As the film progressed, so did the march of history. In 1942, Vichy - the capital of unoccupied France - decreed that Jewish children could not be integrated into the village's school.

Things got worse for the children of Chabannes later that year, when every region of France was required to round up a quota of foreign Jews and turn them over to the police.

In the documentary, one then-child from Chabannes said that he "did not feel fear [at Chabannes] until a big bus came from Vichy." The bus was sent to take the chateau's older children to labor camps in other parts of France, and then Germany.

In total, 12 boys were taken away from the chateau on that bus. Six were released thanks to the efforts of the OSE, a humanitarian organization, but of the remaining six, only two survived.

One of these two survivors was interviewed for the film.

"We were living skeletons," he said against a backdrop of black-and-white photographs of starving children in Nazi camps. He described his constant moving from one labor camp to another.

"In the end, we were sent to more and more camps until we couldn't work any more, and then we were sent to Auschwitz," said one of the two surviving men from Chabannes' bus round-up. He described how he survived 13 rounds of selections at Auschwitz by burying his head in human excrement in the bathroom until the selection processes were over.

Back at Chabannes, the round ups continued. Chevrier helped to hide the children in nearby forests when the police came with lists of names. Slowly, one by one, the OSE helped the children escape to Italy, Spain, Switzerland and the United States.

The extensive underground network that was run by the OSE finally left the chateau at Chabannes empty - meaning that the police were coming to round up children who had already escaped.

The documentary concluded by updating the status of the survivors who were interviewed. The film was inspired by a 1996 reunion of the surviving children in Chabannes.

In a short question session directly following the screening, Gossels and her father Peter fielded inquiries from the mainly student audience ranging from filming techniques and the experience of living in Chabannes as a child during WWII.

Gossels' father Peter spoke briefly about his experience at Chabannes.

"There was not a lot of Judaism," he said to the crowd. "It wasn't a religious community, but we did have some events. We all knew we were Jewish and we felt Jewish."
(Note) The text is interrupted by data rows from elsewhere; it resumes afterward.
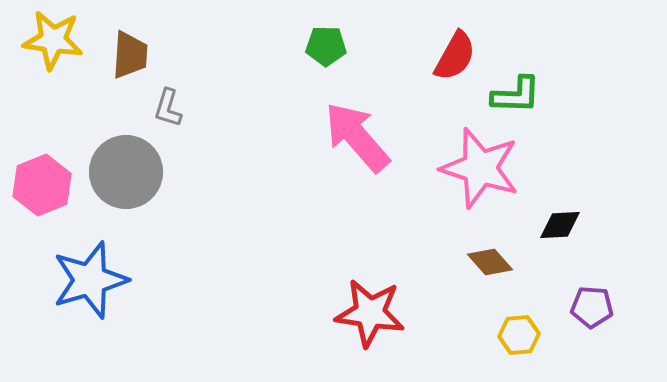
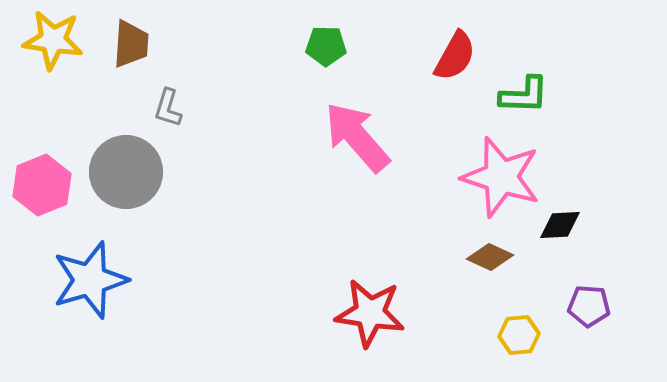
brown trapezoid: moved 1 px right, 11 px up
green L-shape: moved 8 px right
pink star: moved 21 px right, 9 px down
brown diamond: moved 5 px up; rotated 24 degrees counterclockwise
purple pentagon: moved 3 px left, 1 px up
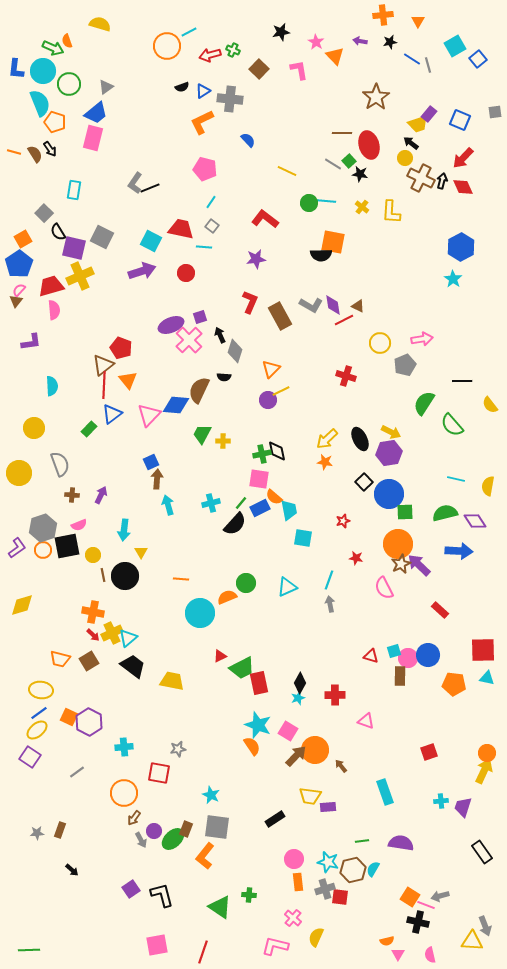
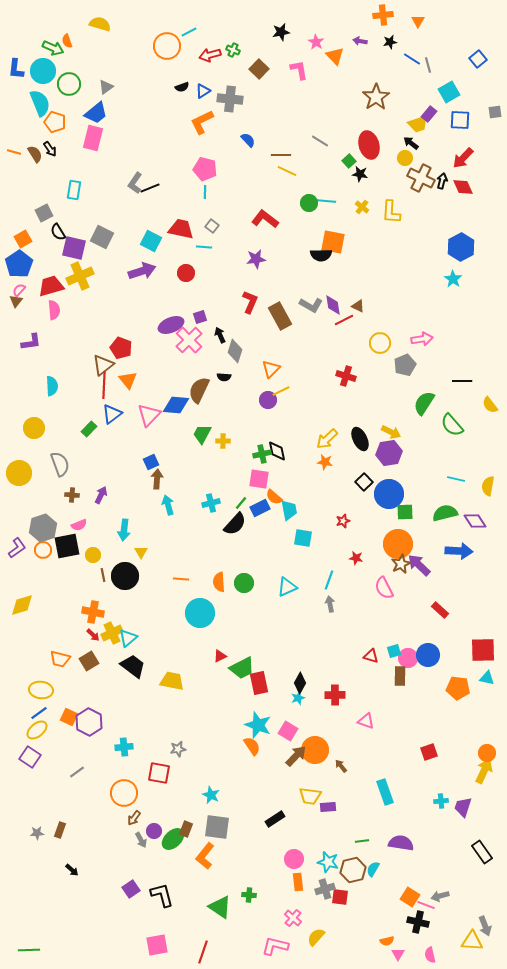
cyan square at (455, 46): moved 6 px left, 46 px down
blue square at (460, 120): rotated 20 degrees counterclockwise
brown line at (342, 133): moved 61 px left, 22 px down
gray line at (333, 164): moved 13 px left, 23 px up
cyan line at (211, 202): moved 6 px left, 10 px up; rotated 32 degrees counterclockwise
gray square at (44, 213): rotated 18 degrees clockwise
green circle at (246, 583): moved 2 px left
orange semicircle at (227, 597): moved 8 px left, 15 px up; rotated 72 degrees counterclockwise
orange pentagon at (454, 684): moved 4 px right, 4 px down
yellow semicircle at (316, 937): rotated 18 degrees clockwise
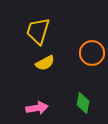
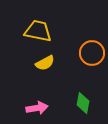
yellow trapezoid: rotated 84 degrees clockwise
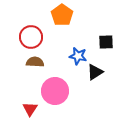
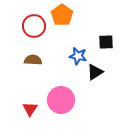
red circle: moved 3 px right, 11 px up
brown semicircle: moved 2 px left, 2 px up
pink circle: moved 6 px right, 9 px down
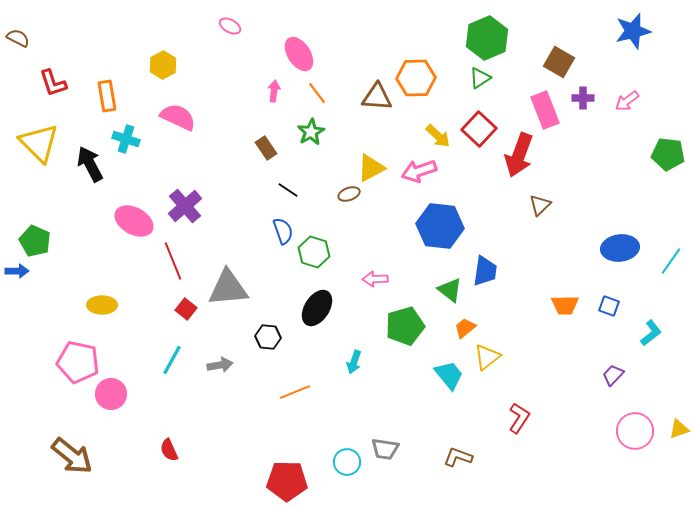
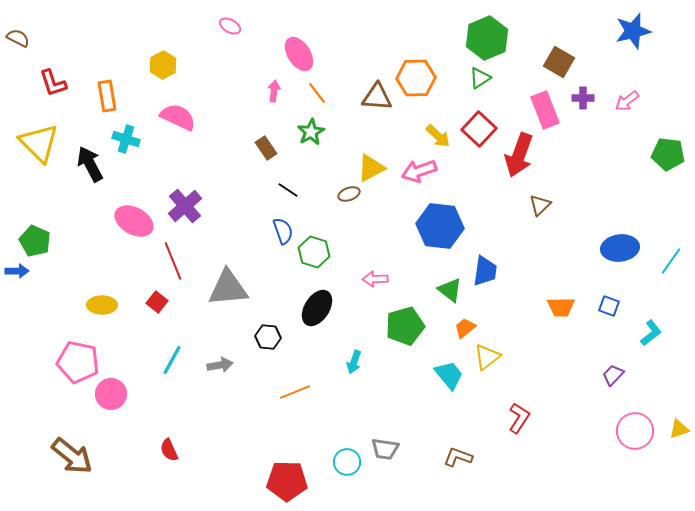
orange trapezoid at (565, 305): moved 4 px left, 2 px down
red square at (186, 309): moved 29 px left, 7 px up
He also talked about the way the rest of his life panned out: After leaving the chateau, he and his brother were housed with families in Wayland, Mass.

"I consider myself very, very lucky because I had an American education," he said. "I came here when I was 11, and I was able to compete the same way you all are competing."

Gossels' also spoke about the filming techniques she used in making her documentary. She also discussed the cooperation of the people of Chabannes back when she was filming in 1996.

"The whole town joined in making the film, and we all worked very hard," she said. "As a result of the film, the village school was honored with Felix Chevrier's name."